‘A’ and ‘I’ group meet signals new churning in Congress

June 10, 2023 12:00 am | Updated 05:55 am IST - Thiruvananthapuram

Both groups in Kerala feel elbowed out by a third axis during party reorganisation; Chennithala, Sudhakaran talks remain inconclusive; the jury is still out on how the endgame will play out

KPCC president K Sudhakaran, left, and senior Congress leader Ramesh Chennithala had a closed-door meeting on Friday.

KPCC president K Sudhakaran, left, and senior Congress leader Ramesh Chennithala had a closed-door meeting on Friday.

A politically significant meeting of ‘A’ and ‘I’ group leaders on Friday in Thiruvananthapuram seemed to signal a new evolution of long-standing factionalism in the Congress.

The competing groups have apparently found a common enemy in an “emergent bloc” allegedly helmed by Opposition Leader V.D. Satheesan and KPCC president K. Sudhakaran. The so-called “third group” appear to be jostling against the traditional factions to insert its loyalists into crucial party positions with some success in the current reorganisation drive. The infighting had spilt into the open with a slew of ‘A’ and ‘I’ factional meetings across Kerala.

There were secret group parleys and finally, a “meeting of minds” at a star hotel in Thiruvananthapuram on Friday.

The jockeying by ‘A’ and ‘I’ factions for a higher say in the reorganisation process also resulted in a closed-door meeting between senior Congress leader and ‘I’ group “grandee”, Ramesh Chennithala and Mr. Sudhakaran, at the Indira Bhavan in the evening.

Both leaders refused to divulge anything about the discussion, and the talks seemed inconclusive.

Nevertheless, a person from the ‘I’ camp said Mr. Chennithala “strongly articulated” the “prevailing sentiment” that KPCC and CLP leadership bypassed senior leaders in deciding block presidents. Mr. Chennithala reportedly conveyed that top leaders, transcending group equations, would move the AICC against what they perceive as a deliberate attempt to keep them out of the loop.

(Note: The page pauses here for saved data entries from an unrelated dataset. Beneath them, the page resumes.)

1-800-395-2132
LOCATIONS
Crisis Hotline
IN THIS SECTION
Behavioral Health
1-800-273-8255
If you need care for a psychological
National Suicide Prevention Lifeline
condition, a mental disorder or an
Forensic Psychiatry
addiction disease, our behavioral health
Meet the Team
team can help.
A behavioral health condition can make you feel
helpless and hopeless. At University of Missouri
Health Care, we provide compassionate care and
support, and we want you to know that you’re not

The jury was still out on how the endgame would play out. The AICC was reportedly loath to supplant the list of block presidents submitted by a KPCC subcommittee and vetted by senior leaders.

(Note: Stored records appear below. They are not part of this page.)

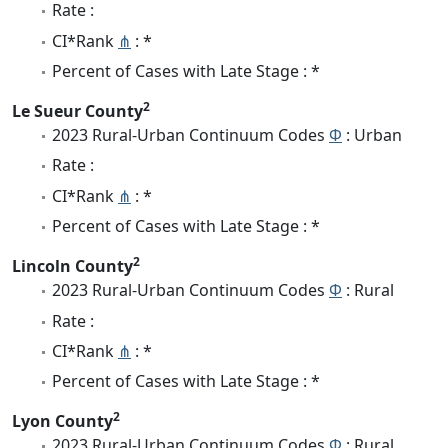
Rate :
CI*Rank
⋔
: *
Percent of Cases with Late Stage : *
2
Le Sueur County
2023 Rural-Urban Continuum Codes
Φ
: Urban
Rate :
CI*Rank
⋔
: *
Percent of Cases with Late Stage : *
2
Lincoln County
2023 Rural-Urban Continuum Codes
Φ
: Rural
Rate :
CI*Rank
⋔
: *
Percent of Cases with Late Stage : *
2
Lyon County
2023 Rural-Urban Continuum Codes
Φ
: Rural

A Congress insider said the AICC was worried that the “discordant chorus” in the party made it harder for Congress to craft a unified message ahead of the 2024 Lok Sabha polls.

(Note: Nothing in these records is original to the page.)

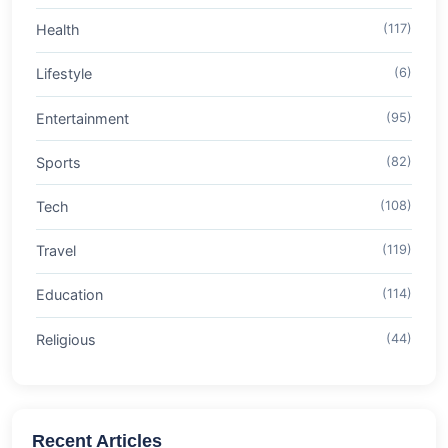
Health
(117)
Lifestyle
(6)
Entertainment
(95)
Sports
(82)
Tech
(108)
Travel
(119)
Education
(114)
Religious
(44)
Recent Articles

The AICC might also strive for a detente between the factions in the PCC by promising more accommodation for the ‘A’ and ‘I’ groups in block, mandalam and District Congress Committee appointments.

Given the shifting political landscape in South India post-Congress’s emphatic win in the Karnataka Assembly elections and the looming Lok Sabha elections, the high command was likely to go the extra mile to ensure an amicable settlement.